Daniel Webby, Costa Concordia, 2012, jigsaw puzzle pieces, clay, plaster, cardboard, aluminium prop. Photo: Xin Cheng
Daniel Webby‘s sculptures are more opaque in their intention, and less retinally alluring. His works are ‘raw’ in the sense that they emphasise the rough unpainted surfaces of the materials used and focus on creative thinkers like Buckminster Fuller (there is bamboo geodesic dome that contains a lecture space for social interaction) and Jean Luc Godard.
Godard’s 2010 film Socialism features the luxury liner Costa Concordia that later got wrecked off the coast of Italy.

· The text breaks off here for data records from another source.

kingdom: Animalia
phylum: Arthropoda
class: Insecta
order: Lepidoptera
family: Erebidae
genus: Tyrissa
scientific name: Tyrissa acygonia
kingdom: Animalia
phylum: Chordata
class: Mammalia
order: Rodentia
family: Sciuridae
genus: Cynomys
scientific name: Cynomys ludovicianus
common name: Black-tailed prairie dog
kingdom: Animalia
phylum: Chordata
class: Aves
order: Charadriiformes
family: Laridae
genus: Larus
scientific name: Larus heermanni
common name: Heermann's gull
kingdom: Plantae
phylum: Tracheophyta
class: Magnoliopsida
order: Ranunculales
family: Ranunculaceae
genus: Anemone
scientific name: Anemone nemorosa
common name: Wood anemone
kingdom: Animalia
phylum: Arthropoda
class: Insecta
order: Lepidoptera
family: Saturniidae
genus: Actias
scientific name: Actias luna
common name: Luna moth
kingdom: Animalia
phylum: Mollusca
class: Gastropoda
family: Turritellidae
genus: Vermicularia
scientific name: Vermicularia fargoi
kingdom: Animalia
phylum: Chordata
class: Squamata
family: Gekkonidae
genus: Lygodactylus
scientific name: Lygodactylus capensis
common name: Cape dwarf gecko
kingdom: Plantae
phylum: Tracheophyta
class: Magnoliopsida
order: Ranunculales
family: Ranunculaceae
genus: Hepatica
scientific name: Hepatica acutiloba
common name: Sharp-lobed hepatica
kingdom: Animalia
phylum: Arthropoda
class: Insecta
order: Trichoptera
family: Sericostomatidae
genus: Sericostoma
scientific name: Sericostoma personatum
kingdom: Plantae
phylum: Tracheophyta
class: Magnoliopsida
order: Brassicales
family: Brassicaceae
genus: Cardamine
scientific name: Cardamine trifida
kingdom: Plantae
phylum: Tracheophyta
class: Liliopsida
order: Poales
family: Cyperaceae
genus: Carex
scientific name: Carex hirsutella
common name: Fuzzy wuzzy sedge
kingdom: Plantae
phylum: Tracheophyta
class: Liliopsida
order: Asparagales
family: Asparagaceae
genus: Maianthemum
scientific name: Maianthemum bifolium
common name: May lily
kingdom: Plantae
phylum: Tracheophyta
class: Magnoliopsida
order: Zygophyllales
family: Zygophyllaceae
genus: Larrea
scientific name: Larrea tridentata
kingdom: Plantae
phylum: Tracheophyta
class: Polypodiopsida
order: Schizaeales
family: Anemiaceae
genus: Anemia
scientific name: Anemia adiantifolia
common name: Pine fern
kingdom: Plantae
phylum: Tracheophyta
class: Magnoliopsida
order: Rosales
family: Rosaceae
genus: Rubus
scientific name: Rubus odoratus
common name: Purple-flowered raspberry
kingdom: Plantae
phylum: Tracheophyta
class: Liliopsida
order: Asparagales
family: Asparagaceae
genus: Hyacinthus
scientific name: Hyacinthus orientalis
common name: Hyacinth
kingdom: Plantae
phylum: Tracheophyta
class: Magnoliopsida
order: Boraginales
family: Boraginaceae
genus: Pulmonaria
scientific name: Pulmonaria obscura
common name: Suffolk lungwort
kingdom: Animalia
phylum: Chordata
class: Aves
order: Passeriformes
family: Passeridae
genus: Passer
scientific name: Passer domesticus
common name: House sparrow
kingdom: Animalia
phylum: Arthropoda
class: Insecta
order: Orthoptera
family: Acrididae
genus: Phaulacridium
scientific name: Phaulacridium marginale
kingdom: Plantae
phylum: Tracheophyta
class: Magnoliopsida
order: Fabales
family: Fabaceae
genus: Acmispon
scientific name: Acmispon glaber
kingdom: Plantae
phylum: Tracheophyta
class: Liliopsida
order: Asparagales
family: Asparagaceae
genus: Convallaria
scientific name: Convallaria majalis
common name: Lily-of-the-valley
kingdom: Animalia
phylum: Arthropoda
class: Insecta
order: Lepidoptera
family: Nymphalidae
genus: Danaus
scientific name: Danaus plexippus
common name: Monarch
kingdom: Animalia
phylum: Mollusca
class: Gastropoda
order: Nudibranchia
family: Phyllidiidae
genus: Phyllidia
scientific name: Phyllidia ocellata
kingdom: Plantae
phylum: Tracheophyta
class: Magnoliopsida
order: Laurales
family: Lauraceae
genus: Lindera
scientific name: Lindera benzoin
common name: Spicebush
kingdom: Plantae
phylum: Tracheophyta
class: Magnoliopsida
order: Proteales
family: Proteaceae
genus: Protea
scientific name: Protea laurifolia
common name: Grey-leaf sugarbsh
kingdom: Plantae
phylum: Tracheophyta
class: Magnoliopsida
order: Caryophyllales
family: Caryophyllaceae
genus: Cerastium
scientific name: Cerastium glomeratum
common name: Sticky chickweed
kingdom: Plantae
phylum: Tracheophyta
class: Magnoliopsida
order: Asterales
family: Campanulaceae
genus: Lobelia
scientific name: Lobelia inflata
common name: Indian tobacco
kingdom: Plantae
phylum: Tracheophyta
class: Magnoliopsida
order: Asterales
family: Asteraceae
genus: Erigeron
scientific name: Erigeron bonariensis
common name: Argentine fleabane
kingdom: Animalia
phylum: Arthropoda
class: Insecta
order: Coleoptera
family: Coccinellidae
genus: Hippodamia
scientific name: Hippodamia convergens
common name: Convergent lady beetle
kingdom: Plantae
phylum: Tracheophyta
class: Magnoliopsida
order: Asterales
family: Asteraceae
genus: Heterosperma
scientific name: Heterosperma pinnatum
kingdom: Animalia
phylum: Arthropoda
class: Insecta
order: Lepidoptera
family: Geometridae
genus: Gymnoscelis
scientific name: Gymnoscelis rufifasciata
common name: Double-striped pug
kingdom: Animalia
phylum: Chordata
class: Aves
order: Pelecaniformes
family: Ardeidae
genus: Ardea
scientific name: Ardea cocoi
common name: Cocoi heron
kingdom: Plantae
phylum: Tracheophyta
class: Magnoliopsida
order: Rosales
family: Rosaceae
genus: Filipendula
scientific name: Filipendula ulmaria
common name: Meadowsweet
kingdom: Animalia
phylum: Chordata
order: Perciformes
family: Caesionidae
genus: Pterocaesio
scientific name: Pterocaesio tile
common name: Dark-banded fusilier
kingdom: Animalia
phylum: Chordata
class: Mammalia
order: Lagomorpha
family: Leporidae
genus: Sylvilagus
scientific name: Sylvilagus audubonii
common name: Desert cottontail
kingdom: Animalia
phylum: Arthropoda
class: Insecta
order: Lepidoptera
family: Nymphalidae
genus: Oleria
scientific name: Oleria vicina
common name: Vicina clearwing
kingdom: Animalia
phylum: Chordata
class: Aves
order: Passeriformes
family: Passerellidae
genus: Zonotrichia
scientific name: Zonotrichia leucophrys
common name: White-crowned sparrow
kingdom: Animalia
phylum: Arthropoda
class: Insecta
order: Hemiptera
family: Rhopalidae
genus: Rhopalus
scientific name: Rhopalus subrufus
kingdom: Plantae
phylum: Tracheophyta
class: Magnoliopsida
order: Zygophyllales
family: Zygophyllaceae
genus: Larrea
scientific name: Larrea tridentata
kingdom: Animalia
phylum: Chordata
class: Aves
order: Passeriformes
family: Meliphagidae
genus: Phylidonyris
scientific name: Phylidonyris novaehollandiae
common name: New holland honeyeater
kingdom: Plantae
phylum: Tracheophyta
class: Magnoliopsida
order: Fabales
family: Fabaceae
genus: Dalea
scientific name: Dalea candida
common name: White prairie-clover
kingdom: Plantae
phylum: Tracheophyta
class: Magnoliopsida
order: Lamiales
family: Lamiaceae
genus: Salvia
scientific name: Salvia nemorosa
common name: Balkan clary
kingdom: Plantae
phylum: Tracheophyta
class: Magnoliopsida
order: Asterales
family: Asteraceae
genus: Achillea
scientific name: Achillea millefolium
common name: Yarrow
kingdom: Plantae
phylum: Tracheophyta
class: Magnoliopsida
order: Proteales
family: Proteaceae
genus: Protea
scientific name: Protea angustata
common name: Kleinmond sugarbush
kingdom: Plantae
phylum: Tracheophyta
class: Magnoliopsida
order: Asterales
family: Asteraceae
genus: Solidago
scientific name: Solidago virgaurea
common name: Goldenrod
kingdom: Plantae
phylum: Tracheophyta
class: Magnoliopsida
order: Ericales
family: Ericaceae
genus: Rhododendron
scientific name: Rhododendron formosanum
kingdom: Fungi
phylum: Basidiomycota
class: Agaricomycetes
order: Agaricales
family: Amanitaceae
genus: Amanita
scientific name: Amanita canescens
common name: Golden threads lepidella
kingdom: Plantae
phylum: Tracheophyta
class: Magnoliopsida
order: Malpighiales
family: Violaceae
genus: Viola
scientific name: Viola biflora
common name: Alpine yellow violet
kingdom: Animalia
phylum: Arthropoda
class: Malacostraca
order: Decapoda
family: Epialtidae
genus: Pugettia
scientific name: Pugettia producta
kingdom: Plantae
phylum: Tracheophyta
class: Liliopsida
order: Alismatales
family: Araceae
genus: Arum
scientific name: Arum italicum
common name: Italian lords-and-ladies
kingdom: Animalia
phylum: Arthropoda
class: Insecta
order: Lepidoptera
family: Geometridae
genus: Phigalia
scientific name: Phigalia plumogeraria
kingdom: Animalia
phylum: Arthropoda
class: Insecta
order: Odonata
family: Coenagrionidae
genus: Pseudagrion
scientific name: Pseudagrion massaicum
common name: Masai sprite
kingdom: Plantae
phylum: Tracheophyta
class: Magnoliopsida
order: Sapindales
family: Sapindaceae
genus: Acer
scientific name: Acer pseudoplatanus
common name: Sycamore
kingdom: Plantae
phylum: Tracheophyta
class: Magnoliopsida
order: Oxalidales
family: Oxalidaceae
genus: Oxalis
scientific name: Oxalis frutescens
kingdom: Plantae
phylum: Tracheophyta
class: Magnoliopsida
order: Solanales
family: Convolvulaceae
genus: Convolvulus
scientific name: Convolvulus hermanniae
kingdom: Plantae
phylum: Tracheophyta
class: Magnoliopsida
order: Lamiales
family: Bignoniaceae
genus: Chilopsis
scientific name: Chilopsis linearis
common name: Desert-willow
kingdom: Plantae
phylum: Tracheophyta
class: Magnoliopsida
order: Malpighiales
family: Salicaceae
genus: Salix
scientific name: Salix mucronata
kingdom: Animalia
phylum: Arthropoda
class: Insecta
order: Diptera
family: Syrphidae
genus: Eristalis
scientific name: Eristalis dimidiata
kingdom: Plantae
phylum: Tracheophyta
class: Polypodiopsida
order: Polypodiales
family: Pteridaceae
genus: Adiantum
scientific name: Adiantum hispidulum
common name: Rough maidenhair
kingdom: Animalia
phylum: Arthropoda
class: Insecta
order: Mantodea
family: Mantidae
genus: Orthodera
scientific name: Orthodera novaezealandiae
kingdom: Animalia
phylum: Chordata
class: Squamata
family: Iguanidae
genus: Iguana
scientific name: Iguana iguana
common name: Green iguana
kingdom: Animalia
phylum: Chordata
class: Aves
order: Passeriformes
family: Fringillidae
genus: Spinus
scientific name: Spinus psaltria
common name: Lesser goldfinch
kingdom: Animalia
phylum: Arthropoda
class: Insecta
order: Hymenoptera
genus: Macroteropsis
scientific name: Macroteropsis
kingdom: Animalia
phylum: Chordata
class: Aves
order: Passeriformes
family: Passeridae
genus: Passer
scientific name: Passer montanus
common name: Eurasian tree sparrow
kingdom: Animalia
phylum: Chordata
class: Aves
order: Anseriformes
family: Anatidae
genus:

This ship provides the name for one of Webby’s sculptures, a precariously propped up ‘screen’ made of thick plaster and clay. One side is of curved and bulbous wave shapes that look like combed ice cream or crunchy meringue. Its back has embedded in its surface assorted pieces of a jigsaw, some connected and ‘legible’, of what looks like Mt. Fuji.
There is an implication here that just as one day Mt. Fuji, a volcano, will re-erupt, so will the extravagant lifestyle that luxury liners like the Costa Concordia and Titanic represent inevitably collapse. In other words, another bloody communist revolution is a palpable reality – not a fanciful pipe dream.